You also started a center focused on the phenomenon of younger people getting colorectal cancer. Tell us about that.
Yes, we opened the first-of-its-kind center for young onset colorectal and GI cancers at MSK in 2018. The center had two goals one was to provide better and more comprehensive care for young adults with GI cancers. This support stemmed from diagnosis through treatment and into survivorship. Having treated a lot of young patients with colorectal and rectal cancer, you realize how drastically different their lives are in survivorship. It’s not just about eliminating the cancer; it’s preparing them for the entire journey and what life will be like post-cancer. It’s difficult to navigate cancer when you’re a young adult. You have young kids, or you’re getting a career off the ground, and everything has to go on hold. Our goal is to have a center where we’ve introduced support services early on. Fertility planning, sexual health, social work, psychosocial support, etc.

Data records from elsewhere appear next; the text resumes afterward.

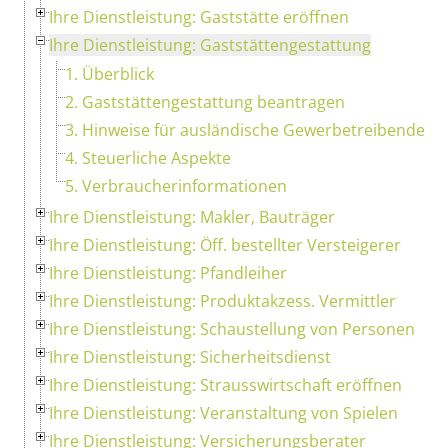
Ihre Dienstleistung: Gaststätte eröffnen
Ihre Dienstleistung: Gaststättengestattung
1. Überblick
2. Gaststättengestattung beantragen
3. Hinweise für ausländische Gewerbetreibende
4. Steuerliche Aspekte
5. Verbraucherinformationen
Ihre Dienstleistung: Makler, Bauträger
Ihre Dienstleistung: Öff. bestellter Versteigerer
Ihre Dienstleistung: Pfandleiher
Ihre Dienstleistung: Produktakzess. Vermittler
Ihre Dienstleistung: Schaustellung von Personen
Ihre Dienstleistung: Sicherheitsdienst
Ihre Dienstleistung: Strausswirtschaft eröffnen
Ihre Dienstleistung: Veranstaltung von Spielen
Ihre Dienstleistung: Versicherungsberater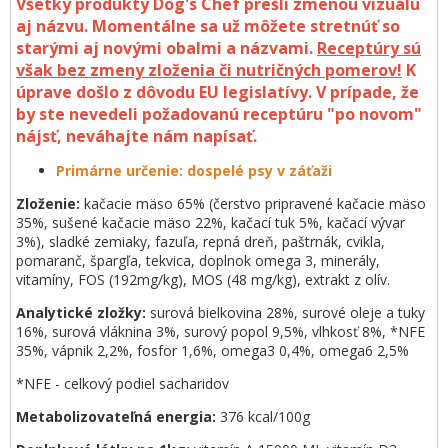
Všetky produkty Dog's Chef prešli zmenou vizuálu
aj názvu. Momentálne sa už môžete stretnúť so
starými aj novými obalmi a názvami.
Receptúry sú
však bez zmeny zloženia či nutričných pomerov!
K
úprave došlo z dôvodu EU legislatívy. V prípade, že
by ste nevedeli požadovanú receptúru "po novom"
nájsť, neváhajte nám napísať.
Primárne určenie:
dospelé psy v záťaži
Zloženie:
kačacie mäso 65% (čerstvo pripravené kačacie mäso
35%, sušené kačacie mäso 22%, kačací tuk 5%, kačací vývar
3%), sladké zemiaky, fazuľa, repná dreň, paštrnák, cvikla,
pomaranč, špargľa, tekvica, doplnok omega 3, minerály,
vitamíny, FOS (192mg/kg), MOS (48 mg/kg), extrakt z olív.
Analytické zložky:
surová bielkovina 28%, surové oleje a tuky
16%, surová vláknina 3%, surový popol 9,5%, vlhkosť 8%, *NFE
35%, vápnik 2,2%, fosfor 1,6%, omega3 0,4%, omega6 2,5%
*NFE - celkový podiel sacharidov
Metabolizovateľná energia:
376 kcal/100g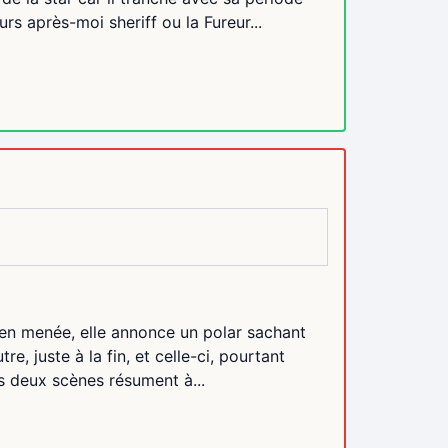
 après-moi sheriff ou la Fureur...
bien menée, elle annonce un polar sachant
re, juste à la fin, et celle-ci, pourtant
 deux scènes résument à...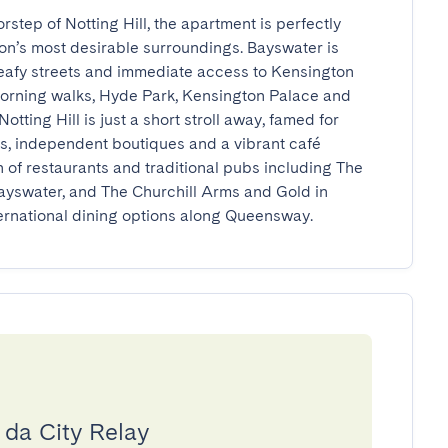
step of Notting Hill, the apartment is perfectly 
n’s most desirable surroundings. Bayswater is 
leafy streets and immediate access to Kensington 
orning walks, Hyde Park, Kensington Palace and 
tting Hill is just a short stroll away, famed for 
s, independent boutiques and a vibrant café 
n of restaurants and traditional pubs including The 
yswater, and The Churchill Arms and Gold in 
nternational dining options along Queensway.
 da City Relay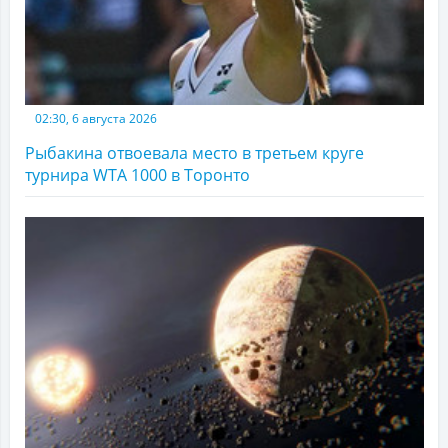
02:30, 6 августа 2026
Рыбакина отвоевала место в третьем круге
турнира WTA 1000 в Торонто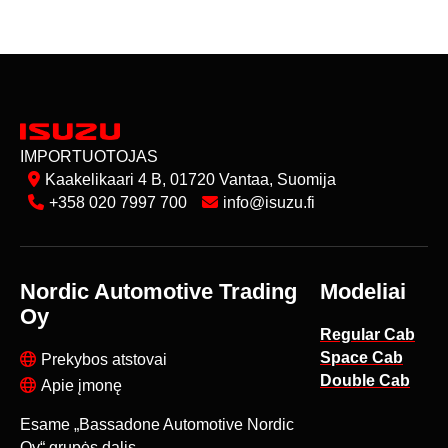
IMPORTUOTOJAS
Kaakelikaari 4 B, 01720 Vantaa, Suomija
+358 020 7997 700
info@isuzu.fi
Nordic Automotive Trading
Modeliai
Oy
Regular Cab
Space Cab
Prekybos atstovai
Double Cab
Apie įmonę
Esame „Bassadone Automotive Nordic
Oy“ grupės dalis.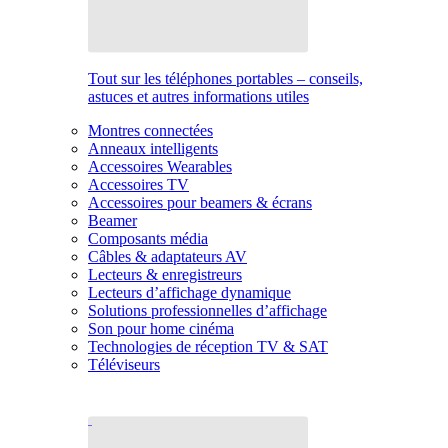
Tout sur les téléphones portables – conseils,
astuces et autres informations utiles
Montres connectées
Anneaux intelligents
Accessoires Wearables
Accessoires TV
Accessoires pour beamers & écrans
Beamer
Composants média
Câbles & adaptateurs AV
Lecteurs & enregistreurs
Lecteurs d’affichage dynamique
Solutions professionnelles d’affichage
Son pour home cinéma
Technologies de réception TV & SAT
Téléviseurs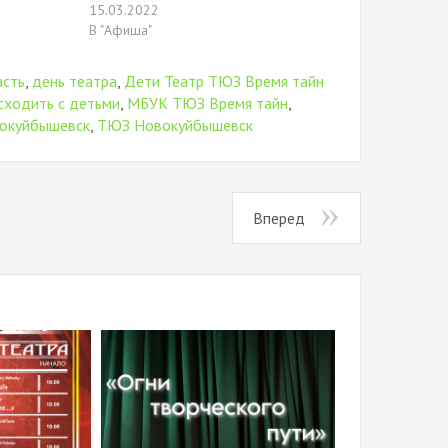
15.03.2022
В "Афиша"
асть
,
день театра
,
Дети Театр ТЮЗ Время тайн
сходить с детьми
,
МБУК ТЮЗ Время тайн
,
вокуйбышевск
,
ТЮЗ Новокуйбышевск
Вперед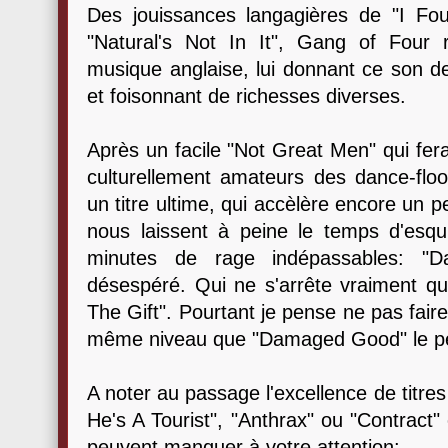
Des jouissances langagières de "I Fo
"Natural's Not In It", Gang of Four 
musique anglaise, lui donnant ce son d
et foisonnant de richesses diverses.
Après un facile "Not Great Men" qui fer
culturellement amateurs des dance-floo
un titre ultime, qui accèlère encore un 
nous laissent à peine le temps d'esq
minutes de rage indépassables: "
désespéré. Qui ne s'arrête vraiment qu
The Gift". Pourtant je pense ne pas fair
même niveau que "Damaged Good" le per
A noter au passage l'excellence de titr
He's A Tourist", "Anthrax" ou "Contract"
peuvent manquer à votre attention: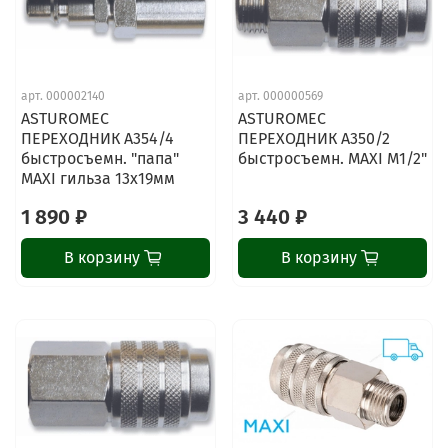
арт.
000002140
арт.
000000569
ASTUROMEC
ASTUROMEC
ПЕРЕХОДНИК A354/4
ПЕРЕХОДНИК A350/2
быстросъемн. "папа"
быстросъемн. MAXI M1/2"
MAXI гильза 13х19мм
1 890 ₽
3 440 ₽
В корзину
В корзину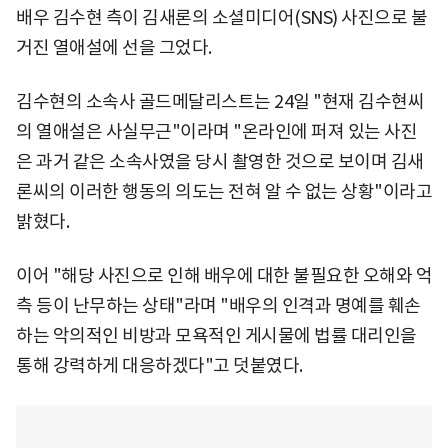
배우 김수현 측이 김새론의 소셜미디어(SNS) 사진으로 불
거진 열애설에 선을 그었다.
김수현의 소속사 골드메달리스트는 24일 "현재 김수현씨
의 열애설은 사실무근"이라며 "온라인에 퍼져 있는 사진
은 과거 같은 소속사였을 당시 촬영한 것으로 보이며 김새
론씨의 이러한 행동의 의도는 전혀 알 수 없는 상황"이라고
밝혔다.
이어 "해당 사진으로 인해 배우에 대한 불필요한 오해와 억
측 등이 난무하는 상태"라며 "배우의 인격과 명예를 훼손
하는 악의적인 비방과 모욕적인 게시물에 법률 대리인을
통해 강력하게 대응하겠다"고 덧붙였다.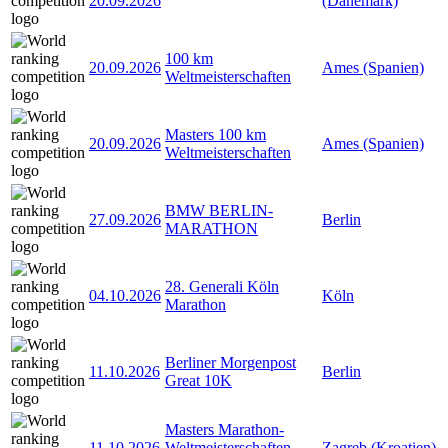
20.09.2026
(Dänemark)
100 km
20.09.2026
Ames (Spanien)
Weltmeisterschaften
Masters 100 km
20.09.2026
Ames (Spanien)
Weltmeisterschaften
BMW BERLIN-
27.09.2026
Berlin
MARATHON
28. Generali Köln
04.10.2026
Köln
Marathon
Berliner Morgenpost
11.10.2026
Berlin
Great 10K
Masters Marathon-
11.10.2026
Weltmeisterschaften
Zagreb (Kroatien)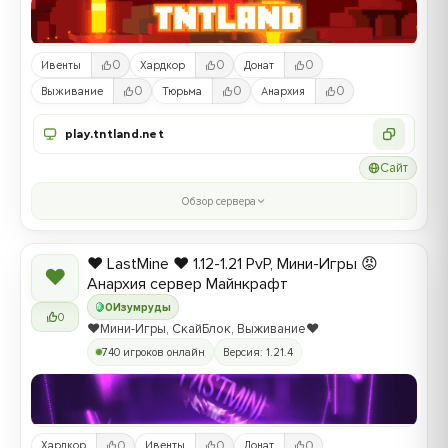
0
0
0
Ивенты
Хардкор
Донат
0
0
0
Выживание
Тюрьма
Анархия
play.tntland.net
Сайт
Обзор сервера
❤️ LastMine ❤️ 1.12-1.21 PvP, Мини-Игры 😡
❤
Анархия сервер Майнкрафт
0
Изумруды
0
❤️Мини-Игры, СкайБлок, Выживание❤️
740 игроков онлайн
Версия: 1.21.4
0
0
0
Хардкор
Ивенты
Донат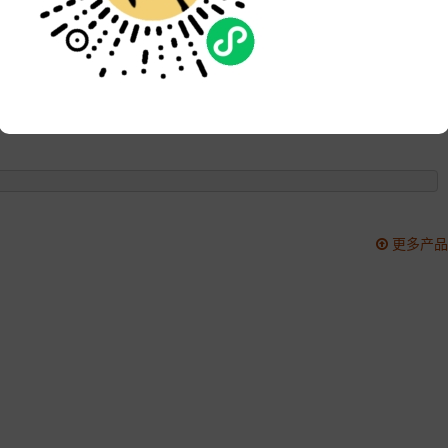
品牌:
次数:
1853
更新:
2021-05-14 17:49:20
更多产品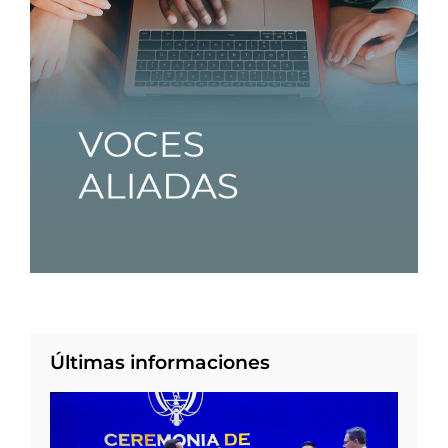
Últimas informaciones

The second goal is a research question. We want to understand why this is happening. We set up a research biospecimen repository and prospective database. We’ve looked at the tumor genomics and we're taking a deeper dive now into a number of translational projects based on the samples and data we’ve collected.
What are you excited about for the future of immuno-oncology?
I'm optimistic and excited about the future because we’re making huge leaps in progress with immunotherapy and understanding how to improve responses even in advanced disease for all cancers.
Specifically for colorectal cancer, the future is exciting. Even outside of immunotherapy, we're making good advances in therapies, but we need better diagnostic tools. It would make a huge difference if we can either figure out who the individuals at risk are or if we can detect as early as possible.
What advice would you give young professionals entering the life sciences?
You have to love what you do. And if you do that, then anything is possible. And take it one day at a time and do not get overwhelmed in the moment.
For those entering academia specifically, it’s constantly changing, it’s exciting, and you get to pave your own path. I always say that to my young fellows, particularly the female fellows, to think about academia that way.